If you want to be happy then it's essential that you know yourself and what is important to you, especially when it comes to your relationships.
In my article "The power of red flags in relationships" I talked about the importance of noticing the warning signs in a relationship that someone does not have your best intentions at heart and acting on them before it's too late.
Everyone will have different red flags or warning signs based on what is important to them. A good way of identifying yours is to create an "absolute no" list.
An "absolute no" is a core issue or belief that you are not willing to compromise on, like fidelity, monogamy, religious beliefs or sense of humour. Whatever is important for you to the point that you won't tolerate it, is an absolute no for you in relationships.

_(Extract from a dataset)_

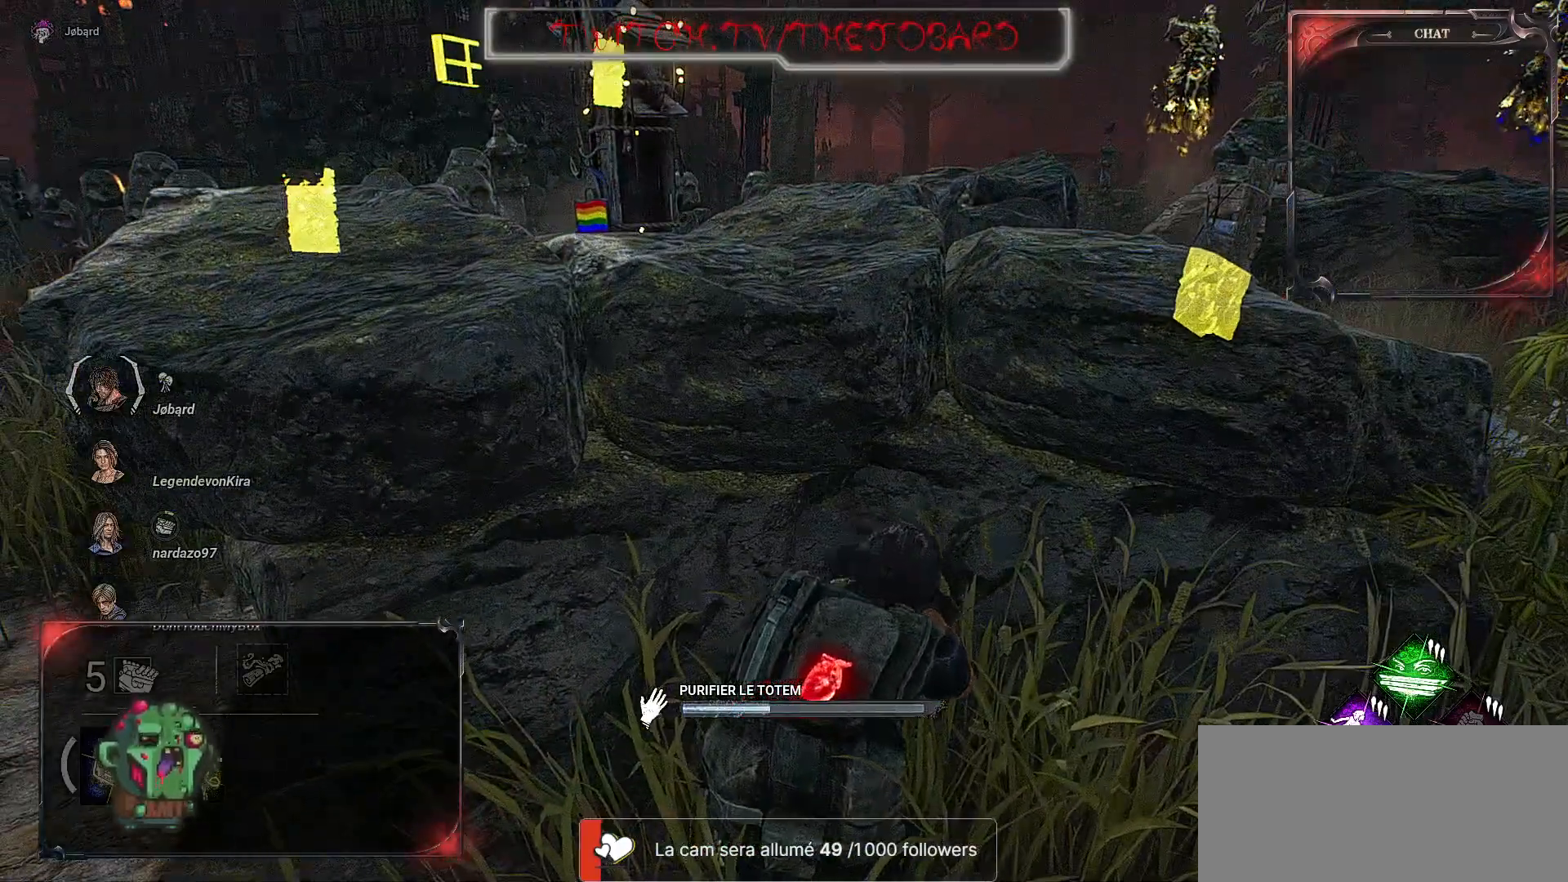
{"keys": [], "mouse": ["left"], "events": []}
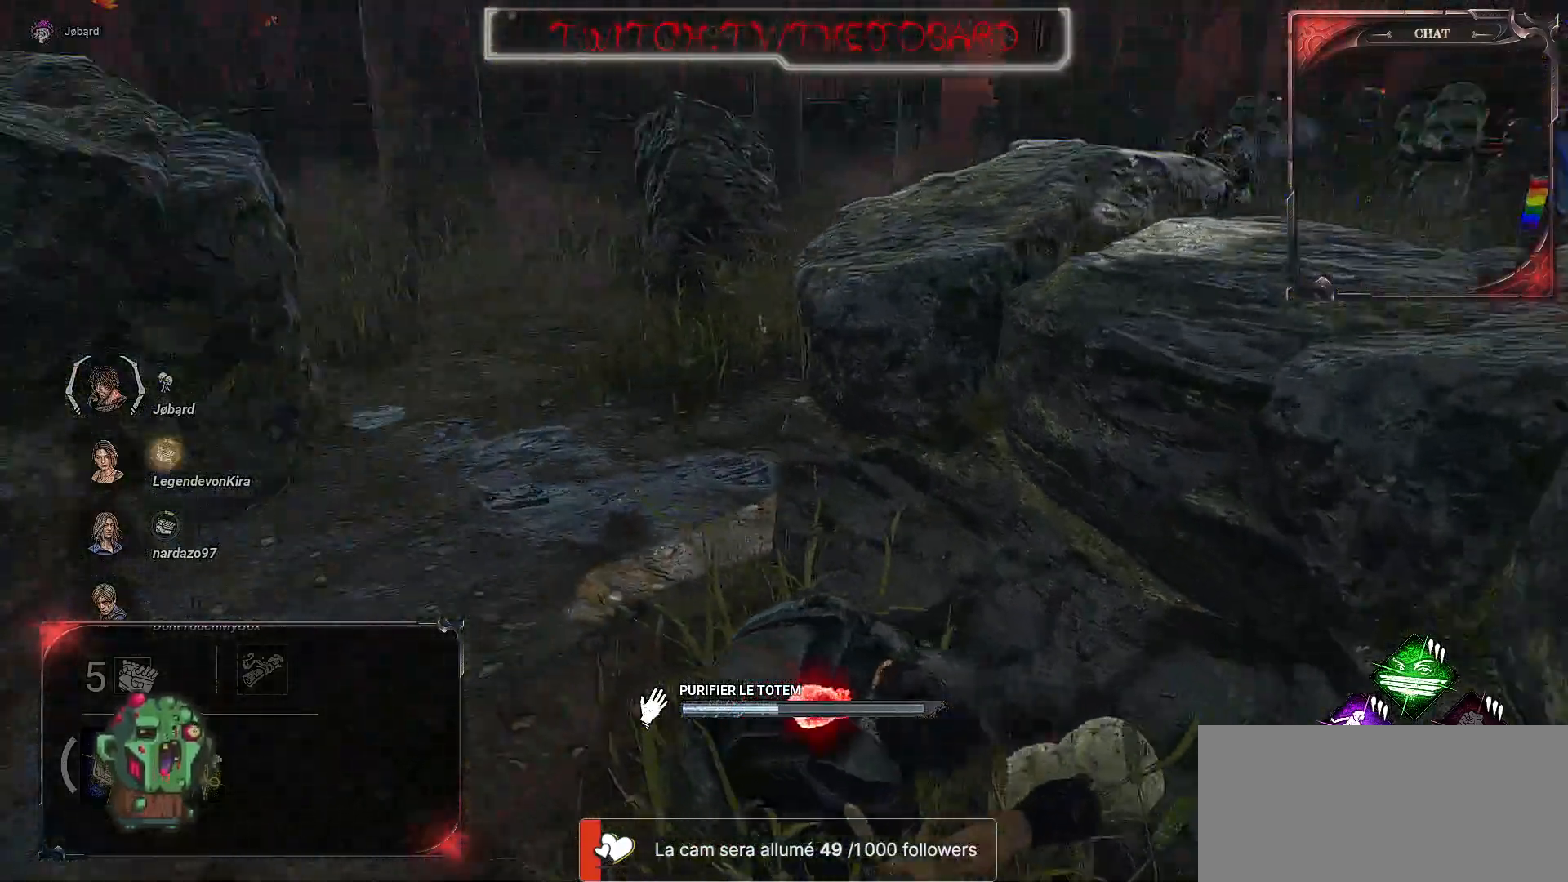
{"keys": [], "mouse": ["left"], "events": [[67, "s", "down"], [217, "s", "up"]]}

Whilst it's healthy to compromise and negotiate on certain things, there will also be issues that are not worth compromising on if they go against your basic morals and emotional values. A good partner will understand these and not violate them and if for whatever reason they do, they'll make sure that they make it up to you in an appropriate way.
If you aren't sure about yours, take some time to identify them. What is a deal breaker for you ? What sort of behaviour would you not tolerate? What issues or beliefs are you not willing to compromise on.
Knowing what is an absolute no for you allows you to create a healthy frame work of your own emotional boundaries with other people. Without them, you may feel like your standards are being violated or you are putting up with thing that you shouldn't have to.
Once you are clear on your own moral code it's much easier to find people who are on the same level as you, especially with dating. Make sure that you clearly communicate what is important for you in a relationship so that your partner is aware of them.
This is why it's important to discuss your absolute nos as soon as possible with someone that you are entering a relationship, make sure that you are both on the same page with key issues.
Behavioural psychologist and dating expert Jo Hemmings, said: "Your morals matter more than people might think when it comes to finding a well-suited love match, certainly over and above shared interests in life, like enjoying the same movies, food or music. If your fundamental values don't match, then you may well be in for an uncomfortable relationship journey. It is important to know from a potential partner that your moral compass is aligned when looking to find a soul mate."
When it comes to choosing your partners, be sure that you are clear on what the deal breakers are for you, the things you are open to compromise on and what you really want.